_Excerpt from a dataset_
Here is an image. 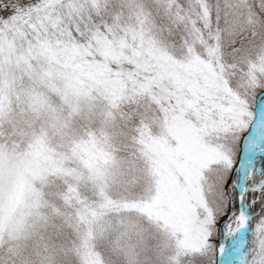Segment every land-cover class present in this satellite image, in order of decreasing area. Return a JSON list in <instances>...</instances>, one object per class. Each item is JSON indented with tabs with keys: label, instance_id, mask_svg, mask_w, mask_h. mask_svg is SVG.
I'll list each match as a JSON object with an SVG mask.
<instances>
[{
	"label": "snow or ice",
	"instance_id": "1",
	"mask_svg": "<svg viewBox=\"0 0 264 264\" xmlns=\"http://www.w3.org/2000/svg\"><path fill=\"white\" fill-rule=\"evenodd\" d=\"M0 264H264V0H0Z\"/></svg>",
	"mask_w": 264,
	"mask_h": 264
}]
</instances>
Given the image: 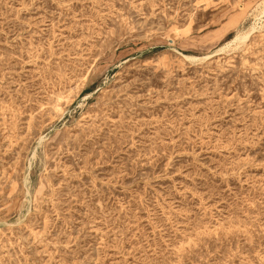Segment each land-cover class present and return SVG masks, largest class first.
Masks as SVG:
<instances>
[{
    "label": "rangeland",
    "instance_id": "rangeland-1",
    "mask_svg": "<svg viewBox=\"0 0 264 264\" xmlns=\"http://www.w3.org/2000/svg\"><path fill=\"white\" fill-rule=\"evenodd\" d=\"M0 264H264V0H0Z\"/></svg>",
    "mask_w": 264,
    "mask_h": 264
},
{
    "label": "bare ground",
    "instance_id": "bare-ground-1",
    "mask_svg": "<svg viewBox=\"0 0 264 264\" xmlns=\"http://www.w3.org/2000/svg\"><path fill=\"white\" fill-rule=\"evenodd\" d=\"M240 36H241V35H240ZM240 36H239V37H240ZM242 36H243V35H242ZM237 39H238V38H237ZM246 39H247V37H246ZM239 46H240V45H239ZM230 48H231V47H230ZM222 49H223V48H222ZM227 50H228V49H227Z\"/></svg>",
    "mask_w": 264,
    "mask_h": 264
}]
</instances>
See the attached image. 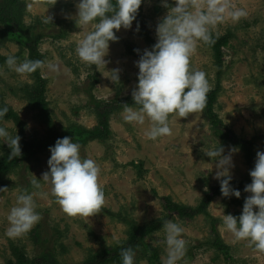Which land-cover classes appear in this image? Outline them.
Wrapping results in <instances>:
<instances>
[{
	"label": "rangeland",
	"instance_id": "obj_1",
	"mask_svg": "<svg viewBox=\"0 0 264 264\" xmlns=\"http://www.w3.org/2000/svg\"><path fill=\"white\" fill-rule=\"evenodd\" d=\"M76 2L24 0L22 13L25 23L37 22L42 32L38 48L44 61L40 74L47 80L45 100L58 134L72 124L88 128L97 124L86 93L90 85L96 99L132 98L138 73L135 61L139 58L129 54L126 48L129 46L141 54L148 48L134 20L131 28L114 30L119 39L109 42L105 66H89L82 62L76 54V47L83 34L92 30V25L86 28L76 25L73 18ZM167 2L169 9L174 6V0ZM232 2L243 7L248 14L237 23L229 21L213 30L214 35L231 34L229 45L223 48L222 64H216L209 45L201 42L190 58V65L206 73L210 90L219 85L213 103L214 112L234 136L250 142L255 158L257 151H264V0ZM167 10L161 0H142L139 6L140 15L155 42L156 25ZM1 29L0 26V35ZM58 32L63 35L55 38ZM9 54L19 55L18 61L26 57V52L19 51L15 41L0 40V56ZM49 63L56 64L57 70L50 71ZM113 69H119V81L111 80ZM26 83H31L28 74H17L6 66L5 61L0 63L2 101L17 112L23 122L22 135L26 141L39 140L49 127L37 118L36 110L21 97L19 89ZM123 108L110 115L111 135L107 140L89 141L80 146L81 157L93 159L101 168L98 182L104 189V205L99 212L88 217H70L62 211L51 194L50 185L41 179L48 171L49 147L26 155L14 165L5 175L8 184L3 185L0 180V188H4L0 191V264L14 259L13 247L23 251L28 258L48 251L64 264H77L99 251L103 244L108 248L122 242L127 237L129 221L144 226L155 218L172 214L173 211L161 200L162 196H169L180 204L196 206L208 186L218 182L214 178L218 170L216 161L204 152L212 146H222V155L229 154L233 147L238 148L231 153L232 180L239 181L248 176L244 152L228 139L215 137L203 112L189 113L178 119L171 114L168 122L172 135L150 140L144 135L150 125L147 118L144 125L127 123L122 118ZM0 127H5L12 135L16 131L21 138L19 126L12 120H1ZM3 146L7 147V143L0 138V153ZM36 178L39 179V189L31 183ZM21 191L33 194L41 219L26 235L12 239L5 234L9 227L7 215ZM240 193L245 197L251 195L244 189ZM242 206H226L221 196H215L207 206L209 216L198 214L184 219L173 213L170 220L180 222L184 229L182 237L186 241L185 255L177 264H264V252L256 250L247 240L234 243L232 234L223 227V215L241 213ZM116 213L121 215L116 216ZM212 220L218 235L228 246L227 256L206 243L214 236ZM164 240L163 226L145 236L148 244L158 248L160 264L166 257ZM143 254L136 251L134 262L151 264Z\"/></svg>",
	"mask_w": 264,
	"mask_h": 264
},
{
	"label": "clouds",
	"instance_id": "obj_2",
	"mask_svg": "<svg viewBox=\"0 0 264 264\" xmlns=\"http://www.w3.org/2000/svg\"><path fill=\"white\" fill-rule=\"evenodd\" d=\"M161 2L168 10L156 25V42L150 49H144L135 61L137 84L131 96L138 107L125 104L122 116L125 122L137 125H144L147 118L150 125L144 130V135L150 140L172 135L168 122L171 114L178 119L187 117L189 113L203 112L210 84L203 70L191 67L190 58L199 43H214L213 30L217 25L229 21L237 23L248 14L232 0H174L170 9L167 0ZM141 3L142 0H77L73 17L76 25L80 28L92 25V30L86 31L77 44L79 59L89 66H105L109 42L119 39L115 31L132 27ZM47 18L51 21L50 16ZM5 64L23 75L36 71L42 61L27 57L18 61L14 54H9ZM47 67L50 71L57 70L54 63ZM118 72L119 69L111 71L112 81H119ZM7 112V106L0 107V118ZM0 138L11 149L10 160L21 155L20 137L16 131L12 135L5 127H0ZM49 151L48 171L42 174L41 179L50 185L51 194L62 211L70 217H88L99 212L104 205V189L98 182L101 168L96 161L82 158L80 144L69 136L57 138L54 145L49 146ZM235 151L238 148L233 147L229 154L222 155L223 147L219 145L204 151L216 161L218 170L214 178L219 181L224 197H240V191L229 183L232 179L230 169L234 167L231 153ZM249 175L251 182L244 186V191L251 195L245 198L241 213L239 216L224 214L222 223L224 229L232 234L234 243L247 240L256 250L264 252V151L256 152ZM31 183L39 189V179H33ZM36 208L32 193L19 192L7 215L9 227L6 236L15 239L26 235L41 219ZM163 228L166 257L162 264H177L186 252V241L182 237L184 229L180 222L172 220H165ZM120 256L122 264H134L132 247L122 248Z\"/></svg>",
	"mask_w": 264,
	"mask_h": 264
},
{
	"label": "trees",
	"instance_id": "obj_3",
	"mask_svg": "<svg viewBox=\"0 0 264 264\" xmlns=\"http://www.w3.org/2000/svg\"><path fill=\"white\" fill-rule=\"evenodd\" d=\"M24 9V0H1L0 1V26L1 35L0 40L6 41H15L19 45V51H25L26 57L31 60H41L44 61V56L39 50L38 46L42 39L41 31L38 28L37 22L33 21L25 23L22 16ZM40 19L36 20L39 21ZM135 22L138 25L139 32L145 40L148 48L155 43L153 38L150 36L149 28L143 17L138 12L135 18ZM59 33V32H58ZM56 34V37H61L63 32ZM54 36V35H53ZM231 34L228 32L224 35H214V43L210 44L209 47L212 50L214 61L217 65L222 64L224 52L223 48L229 45V37ZM136 49L127 46L126 51L129 54H132L139 58L141 53L135 51ZM19 55H17V58ZM5 56H0V63L5 61ZM31 79V83H26L20 87L21 97H23L27 103L36 110V116L38 119L43 121L48 127L49 130L45 132V135L42 139L31 141H26L22 135L23 122L20 120L16 111L5 102L2 101L0 97V107L7 106L8 112L1 120H12L13 123L19 126V134L21 136L19 140V145L21 149V155L9 159L8 155L11 149L3 146L0 153V180L2 184H8L9 180L5 177L10 169L16 165L20 160L26 158V155H32L40 150H44L51 145H54L57 138H63L64 136L72 137L73 142H78L80 146L87 144L89 141H104L109 138L111 135V130L109 126V117L115 111L123 108L125 104L128 106H137L134 104L132 98L126 97L123 99L112 98L111 101H103L96 99L92 94L93 86L90 85L86 88L87 96L89 97V102L92 104V110L94 116L97 119V124L91 128L84 127L77 124H72L66 129L62 134H58L55 130L54 125H52V117L50 110L48 109L47 101L45 100V91L47 80L43 78L40 74V68L36 71L28 74ZM218 80V79H217ZM95 83L96 79L93 80ZM219 85H216V88L210 90L207 93L206 106L203 110V114L206 120L210 124V129L212 134L215 137L223 139L226 138L231 142L232 145L239 147L244 152V159L248 165L249 170L254 166V153L251 148L249 141L239 139L234 134L226 128L220 121L217 114L214 112L213 103L216 100L217 92L219 91ZM2 147V146H1ZM251 182V177L248 174L244 179L236 181L230 180V185L232 188L237 189L241 192L244 189V186ZM209 185V184H208ZM215 196H221L223 198V204L228 206L229 204L243 205L245 196L241 195L237 198L235 196L229 195L224 197L220 192L219 181L213 185L208 186L207 192L203 194L196 206H190L186 204H180L173 201L169 196H162L161 200L164 205L170 208L177 217L180 218H193L198 214H204L209 216L207 206L209 202ZM173 213L169 215H164L162 217L155 218L149 223L143 225H137L132 222L127 223V237L120 243L104 247L86 257L82 262L77 264H122L120 251L122 248L132 247L134 252L142 251L144 257L151 264H160L158 248L148 244L145 241V236L149 233L154 232L160 229L165 220H170L173 218ZM234 213V212H233ZM232 213V214H233ZM239 212H235L234 216H239ZM121 213H116V216H120ZM113 216V215H112ZM125 218V217H123ZM126 219V218H125ZM212 220L211 230L214 233L212 240L206 241V243L214 248L217 251L223 252L225 256L228 255V246L222 241L220 236L217 233L215 224ZM13 256L14 259H8L6 264H64L56 259L52 252L42 251L40 254L33 258H28L23 251L18 248L13 247ZM134 264H138L134 262Z\"/></svg>",
	"mask_w": 264,
	"mask_h": 264
}]
</instances>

_Exercise requirements_
Count the lines of the listing above that contain the string "ground". Reply with the number alone.

_Completed exercise_
2